Mais l’application se révèle assez complexe à
mettre en œuvre, notamment au niveau du
réseau FIPWay et de la supervision (les informations de terrain transitent par deux automates redondants successifs…). Et l’absence
d’interface homme-machine sur l’automate d’écluse présente quand même un risque
si une panne devait survenir entre le “long”
parcours entre cet automate et le poste client
de supervision (on passe par un réseau Ethernet, avec des coupleurs, et un serveur de
supervision).
La deuxième architecture a été décidée pour
des installations nécessitant des rénovations
plus légères (sept sites sont concernés). « Ici,
notre choix a été dicté par la possibilité de récupérer le
câblage existant.

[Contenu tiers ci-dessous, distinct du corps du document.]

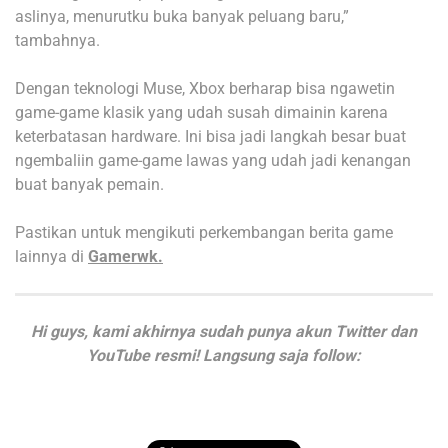
aslinya, menurutku buka banyak peluang baru,”
tambahnya.
Dengan teknologi Muse, Xbox berharap bisa ngawetin
game-game klasik yang udah susah dimainin karena
keterbatasan hardware. Ini bisa jadi langkah besar buat
ngembaliin game-game lawas yang udah jadi kenangan
buat banyak pemain.
Pastikan untuk mengikuti perkembangan berita game
lainnya di
Gamerwk.
Hi guys, kami akhirnya sudah punya akun Twitter dan
YouTube resmi! Langsung saja follow:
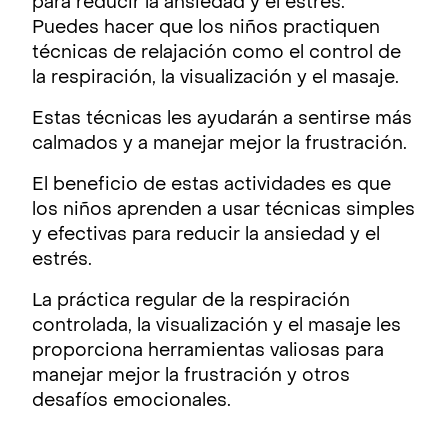
para reducir la ansiedad y el estrés.
Puedes hacer que los niños practiquen
técnicas de relajación como el control de
la respiración, la visualización y el masaje.
Estas técnicas les ayudarán a sentirse más
calmados y a manejar mejor la frustración.
El beneficio de estas actividades es que
los niños aprenden a usar técnicas simples
y efectivas para reducir la ansiedad y el
estrés.
La práctica regular de la respiración
controlada, la visualización y el masaje les
proporciona herramientas valiosas para
manejar mejor la frustración y otros
desafíos emocionales.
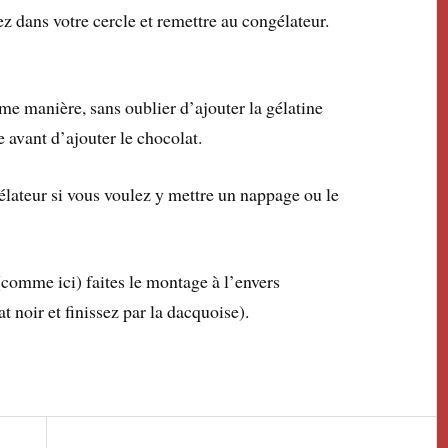
sez dans votre cercle et remettre au congélateur.
e manière, sans oublier d’ajouter la gélatine
 avant d’ajouter le chocolat.
gélateur si vous voulez y mettre un nappage ou le
(comme ici) faites le montage à l’envers
noir et finissez par la dacquoise).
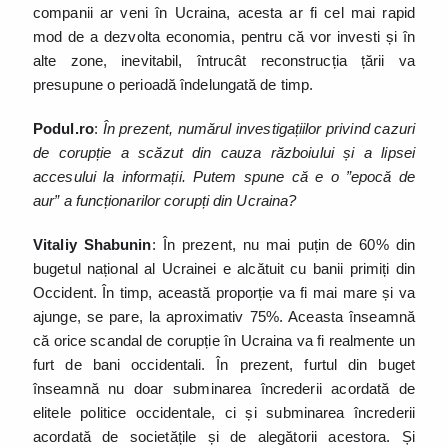
companii ar veni în Ucraina, acesta ar fi cel mai rapid
mod de a dezvolta economia, pentru că vor investi și în
alte zone, inevitabil, întrucât reconstrucția țării va
presupune o perioadă îndelungată de timp.
Podul.ro
:
În prezent, numărul investigațiilor privind cazuri
de corupție a scăzut din cauza războiului și a lipsei
accesului la informații. Putem spune că e o ”epocă de
aur” a funcționarilor corupți din Ucraina?
Vitaliy Shabunin
: În prezent, nu mai puțin de 60% din
bugetul național al Ucrainei e alcătuit cu banii primiți din
Occident. În timp, această proporție va fi mai mare și va
ajunge, se pare, la aproximativ 75%. Aceasta înseamnă
că orice scandal de corupție în Ucraina va fi realmente un
furt de bani occidentali. În prezent, furtul din buget
înseamnă nu doar subminarea încrederii acordată de
elitele politice occidentale, ci și subminarea încrederii
acordată de societățile și de alegătorii acestora. Și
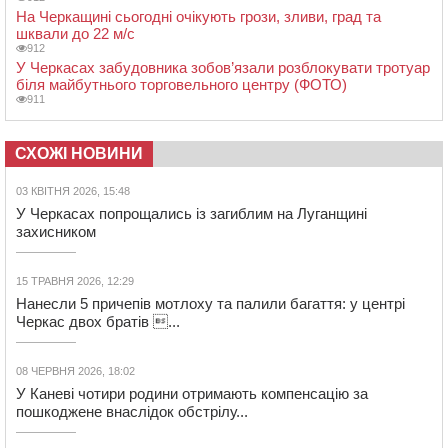
На Черкащині сьогодні очікують грози, зливи, град та
шквали до 22 м/с
912
У Черкасах забудовника зобов’язали розблокувати тротуар
біля майбутнього торговельного центру (ФОТО)
911
СХОЖІ НОВИНИ
03 КВІТНЯ 2026, 15:48
У Черкасах попрощались із загиблим на Луганщині
захисником
15 ТРАВНЯ 2026, 12:29
Нанесли 5 причепів мотлоху та палили багаття: у центрі
Черкас двох братів ...
08 ЧЕРВНЯ 2026, 18:02
У Каневі чотири родини отримають компенсацію за
пошкоджене внаслідок обстрілу...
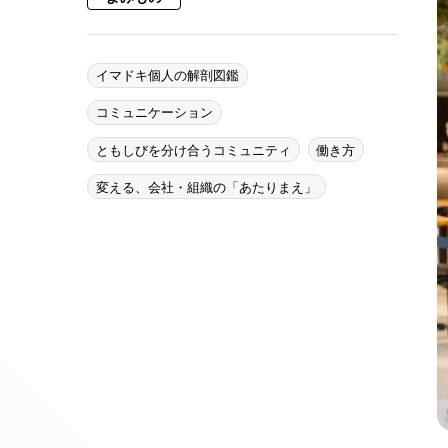
イマドキ個人の解剖図鑑
コミュニケーション
ともしびを分け合うコミュニティ
働き方
変える、会社・組織の「あたりまえ」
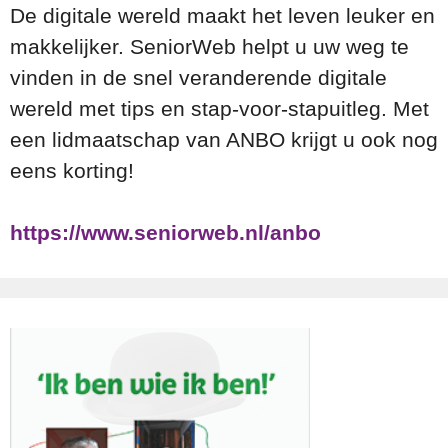
De digitale wereld maakt het leven leuker en
makkelijker. SeniorWeb helpt u uw weg te
vinden in de snel veranderende digitale
wereld met tips en stap-voor-stapuitleg. Met
een lidmaatschap van ANBO krijgt u ook nog
eens korting!
https://www.seniorweb.nl/anbo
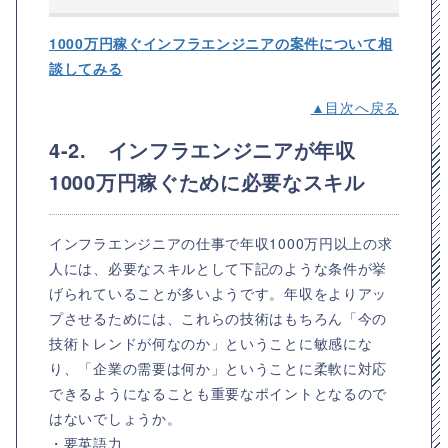
1000万円稼ぐインフラエンジニアの案件について相
談してみる
▲目次へ戻る
4-2. インフラエンジニアが年収
1000万円稼ぐために必要なスキル
インフラエンジニアの仕事で年収1000万円以上の求
人には、必要なスキルとして下記のような条件が挙
げられていることが多いようです。年収をよりアッ
プさせるためには、これらの技術はもちろん「今の
技術トレンドが何なのか」ということに敏感にな
り、「企業の需要は何か」ということに柔軟に対応
できるようになることも重要なポイントとなるので
はないでしょうか。
・要英語力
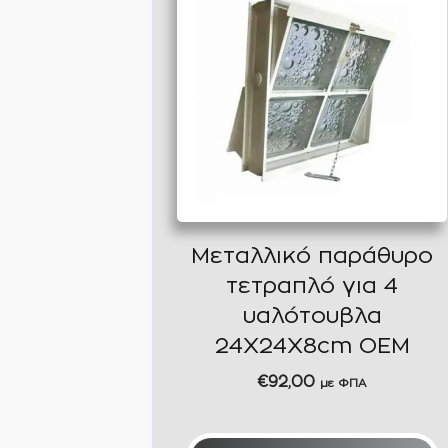
Μεταλλικό παράθυρο
τετραπλό για 4
υαλότουβλα
24Χ24Χ8cm OEM
€
92,00
με ΦΠΑ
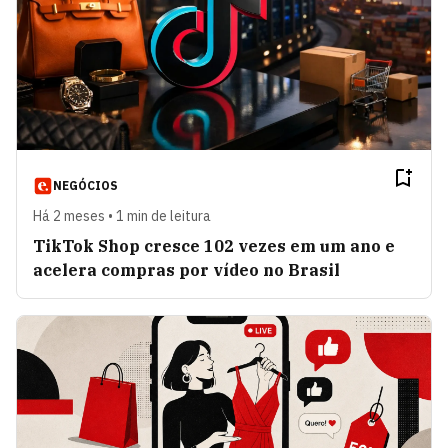
NEGÓCIOS
Há 2 meses • 1 min de leitura
TikTok Shop cresce 102 vezes em um ano e
acelera compras por vídeo no Brasil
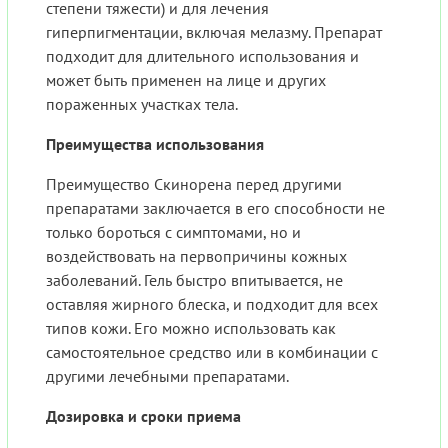
степени тяжести) и для лечения
гиперпигментации, включая мелазму. Препарат
подходит для длительного использования и
может быть применен на лице и других
пораженных участках тела.
Преимущества использования
Преимущество Скинорена перед другими
препаратами заключается в его способности не
только бороться с симптомами, но и
воздействовать на первопричины кожных
заболеваний. Гель быстро впитывается, не
оставляя жирного блеска, и подходит для всех
типов кожи. Его можно использовать как
самостоятельное средство или в комбинации с
другими лечебными препаратами.
Дозировка и сроки приема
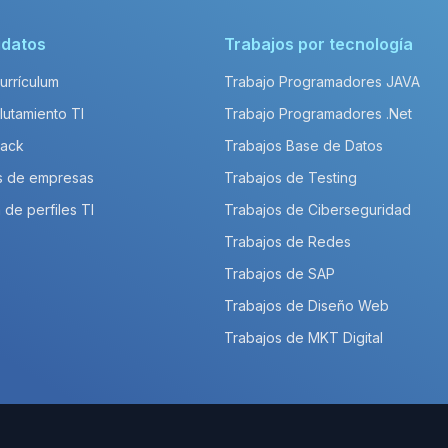
idatos
Trabajos por tecnología
Currículum
Trabajo Programadores JAVA
lutamiento TI
Trabajo Programadores .Net
Pack
Trabajos Base de Datos
s de empresas
Trabajos de Testing
 de perfiles TI
Trabajos de Ciberseguridad
Trabajos de Redes
Trabajos de SAP
Trabajos de Diseño Web
Trabajos de MKT Digital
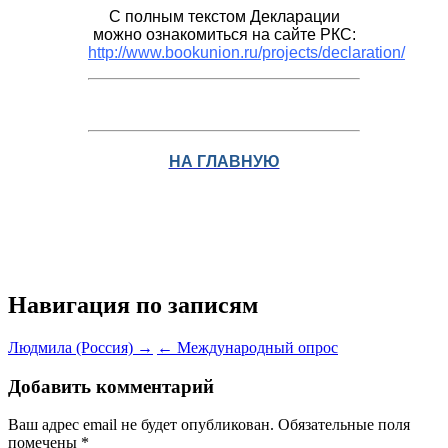
С полным текстом Декларации
можно ознакомиться на сайте РКС:
http://www.bookunion.ru/projects/declaration/
НА ГЛАВНУЮ
Навигация по записям
Людмила (Россия) →
← Международный опрос
Добавить комментарий
Ваш адрес email не будет опубликован.
Обязательные поля
помечены
*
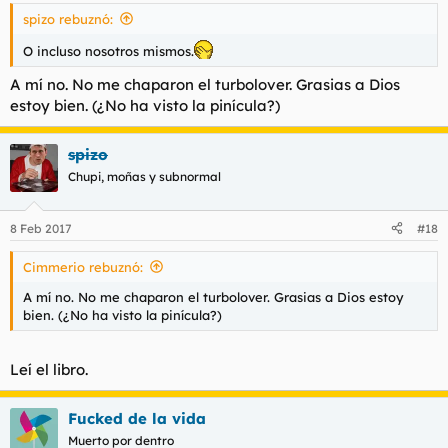
spizo rebuznó:
O incluso nosotros mismos.
A mí no. No me chaparon el turbolover. Grasias a Dios
estoy bien. (¿No ha visto la pinícula?)
spizo
Chupi, moñas y subnormal
8 Feb 2017
#18
Cimmerio rebuznó:
A mí no. No me chaparon el turbolover. Grasias a Dios estoy
bien. (¿No ha visto la pinícula?)
Leí el libro.
Fucked de la vida
Muerto por dentro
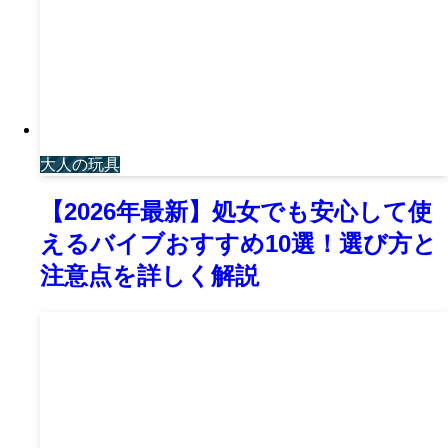
大人の玩具
【2026年最新】処女でも安心して使
えるバイブおすすめ10選！選び方と
注意点を詳しく解説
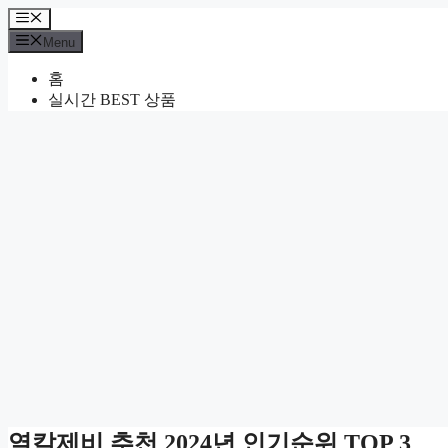
Skip
Menu
to
Menu
content
홈
실시간 BEST 상품
열칼제비 추천 2024년 인기순위 TOP 3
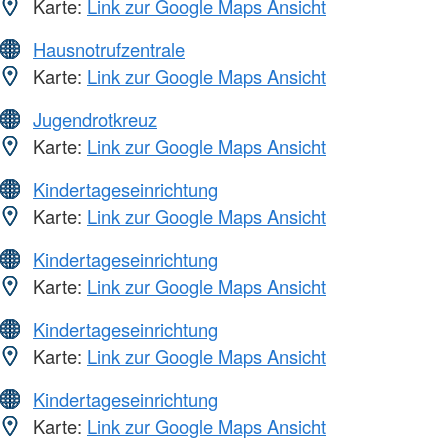
Karte:
Link zur Google Maps Ansicht
Hausnotrufzentrale
Karte:
Link zur Google Maps Ansicht
Jugendrotkreuz
Karte:
Link zur Google Maps Ansicht
Kindertageseinrichtung
Karte:
Link zur Google Maps Ansicht
Kindertageseinrichtung
Karte:
Link zur Google Maps Ansicht
Kindertageseinrichtung
Karte:
Link zur Google Maps Ansicht
Kindertageseinrichtung
Karte:
Link zur Google Maps Ansicht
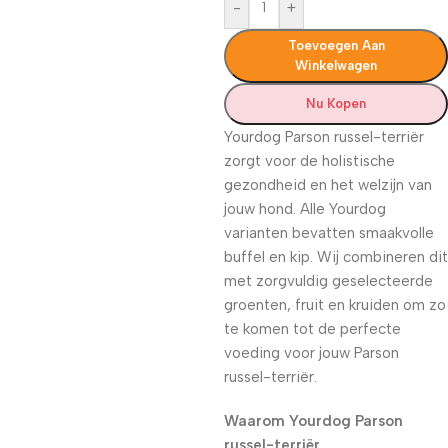
-
+
Toevoegen Aan
Winkelwagen
Nu Kopen
Yourdog Parson russel-terriër
zorgt voor de holistische
gezondheid en het welzijn van
jouw hond. Alle Yourdog
varianten bevatten smaakvolle
buffel en kip. Wij combineren dit
met zorgvuldig geselecteerde
groenten, fruit en kruiden om zo
te komen tot de perfecte
voeding voor jouw Parson
russel-terriër.
Waarom Yourdog Parson
russel-terriër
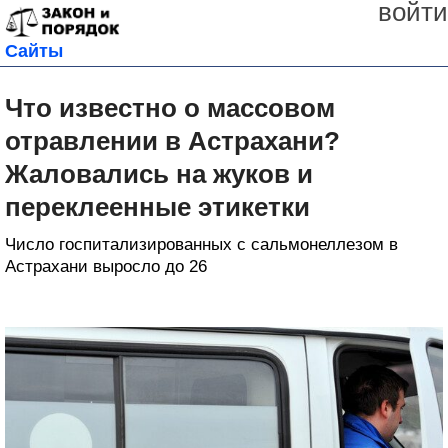
войти
Сайты
Что известно о массовом
отравлении в Астрахани?
Жаловались на жуков и
переклеенные этикетки
Число госпитализированных с сальмонеллезом в
Астрахани выросло до 26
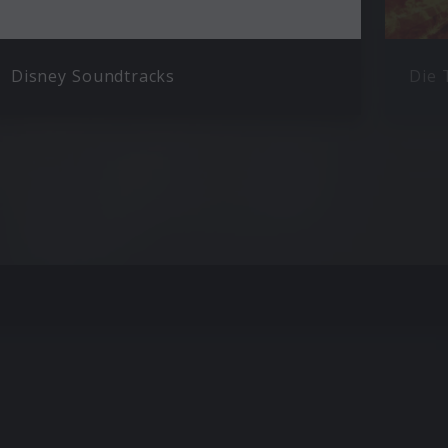
Disney Soundtracks
Die 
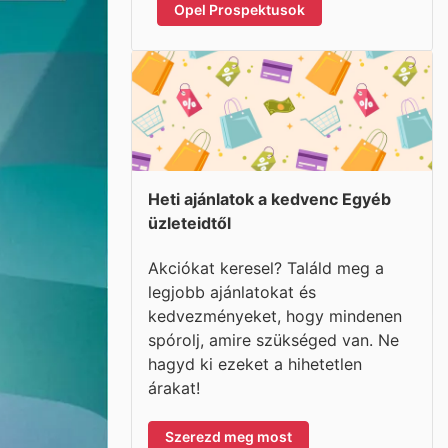
Opel Prospektusok
Heti ajánlatok a kedvenc Egyéb
üzleteidtől
Akciókat keresel? Találd meg a
legjobb ajánlatokat és
kedvezményeket, hogy mindenen
spórolj, amire szükséged van. Ne
hagyd ki ezeket a hihetetlen
árakat!
Szerezd meg most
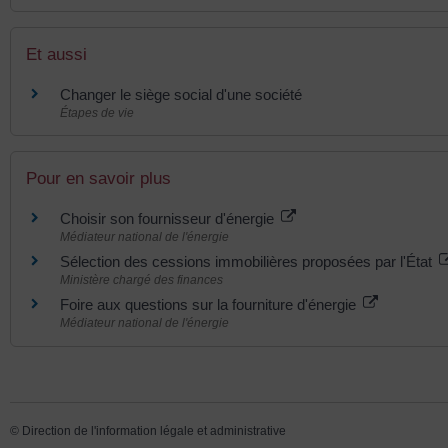
Et aussi
Changer le siège social d'une société
Étapes de vie
Pour en savoir plus
Choisir son fournisseur d'énergie
Médiateur national de l'énergie
Sélection des cessions immobilières proposées par l'État
Ministère chargé des finances
Foire aux questions sur la fourniture d'énergie
Médiateur national de l'énergie
©
Direction de l'information légale et administrative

Nous l’avons utilisé pour raccorder des
entrées/sorties déportées TBX,via un réseau FIP I/O,à un
automate concentrateur redondant.Au-dessus,on retrouve le serveur de supervision,raccordé via un réseau Ethernet », explique M. Simon. Cette réalisation,
plus simple, ne pose pas de difficulté. Les
entrées/sorties TBX sont surveillées en permanence et, en cas d’un dysfonctionnement
du réseau, elles se mettent dans une position
de repli.
La troisième architecture se rapproche de la
première, si ce n’est qu’un réseau FIP I/O
est utilisé pour les liaisons inter-automates
(plus convivial que le réseau FIPWay) et qu’il
n’y a pas d’automate d’écluse.
Le nombre des entrées/sorties varie d’un site
à l’autre. Il y en a en moyenne environ un
millier par site.
Une abondance d’informations
Les postes de supervision permettent d’accéder à toutes les informations qui se trouvent sur le serveur. Les opérateurs de conduite ont beaucoup plus d’informations qu’ils
n’en avaient par le passé. Les techniciens de
maintenance ont aussi davantage d’informations, ce qui leur permet d’intervenir plus
rapidement. C’est ainsi que les écrans restituent les dessins des installations hydrauliques, avec leur état.Toutes les données de
fonctionnement de l’installation électrique
sont également visualisées.Toutes les commandes et actions effectuées sont mémorisées, aussi bien les commandes effectuées
par les opérateurs (via leurs pupitres) que
celles générées par les automates. Les alarmes,
bien évidemment, sont également archivées.
Des postes de surveillance de l’ensemble des
sites ont été installés à Namur au MET et à Liège au service de maintenance centralisée.